Her name is Kathy Parker, but her partner, Daniel Lieberman, affectionately called her “Crazy Madame Lan,” a name she embraces enough to create an online forum, crazyorchidlady.com, an international fan club orchid planted Share photos and information. Orchid Without her main job being a language pathologist-but they are her therapies, the antidote sorrow when she feels her outdoor garden go to bed.
“I hated the end of the year,” says Puckett, who makes her home on a former dairy farm in Shelburne Center. “And then I found orchids. The fun is that they bloom in opposite seasons.”
Kathy grew up in New Jersey, where she learned to get her hands dirty in the small family garden her parents kept. In Shelburne Falls, where she moved in in the early 1980s, Puckett reclaimed the property’s main flowerbed. Out went the thorny plants and small bushes; in came more colorful creations like beardless irises, some 250 varieties of daylilies, and heucheras with bronze and lime leaves.
Until 2005, Parker tried her first orchid, oranges Ascocenda. When Patrick consulted with experienced orchid growers about her choice, they told her she would pick the hardest variety to grow.
“It needed to be watered daily,” Puckett recalls. “One day I was showing a client’s mother my orchid in the window of my office and told her I would sadly kill it because I was going on a trip for 5 days and it wouldn’t get watered.
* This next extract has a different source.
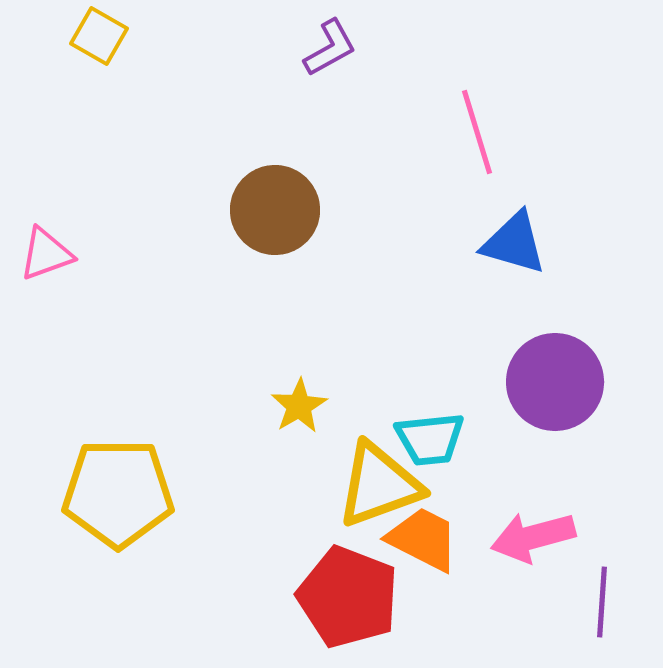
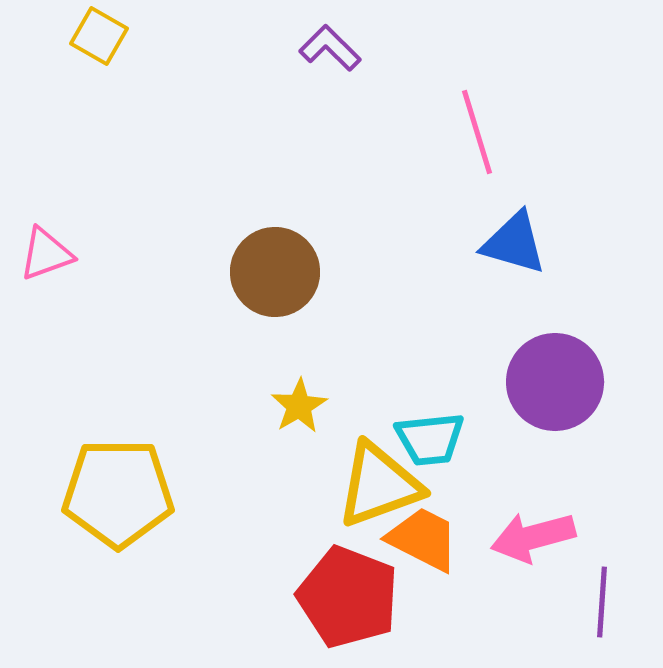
purple L-shape: rotated 106 degrees counterclockwise
brown circle: moved 62 px down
Then we noticed a flower spike starting to grow on it. We both stared in silence at the ‘pregnant’ orchid. The client said, ‘Show me how to water it and I’ll come every day.’ And so it lived and thus started my obsession.”
Other varieties are: orchids, orchids, Dendrobium. Today, Parker’s home is as hospitable as the New England Orchid flourishes. She installed a reverse osmosis system to filter out salts from her well water, better simulating rainwater. She also reproduces the breeze around the jungle fans.
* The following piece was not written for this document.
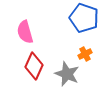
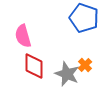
pink semicircle: moved 2 px left, 4 px down
orange cross: moved 11 px down; rotated 16 degrees counterclockwise
red diamond: rotated 24 degrees counterclockwise
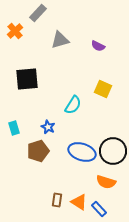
“You’re trying to reproduce the conditions they’re used to in the wild,” says Puckett, who grows 80 different varieties. “You have to think about light, humidity, temperature, and watering practices.”
Puckett used to devote a lot of time to painting, but now she focuses on photography and on her plants.
“Everything I do,” Puckett says, “I do as an artist.” The proof is in her creations. Below is a selection of her favorite orchids.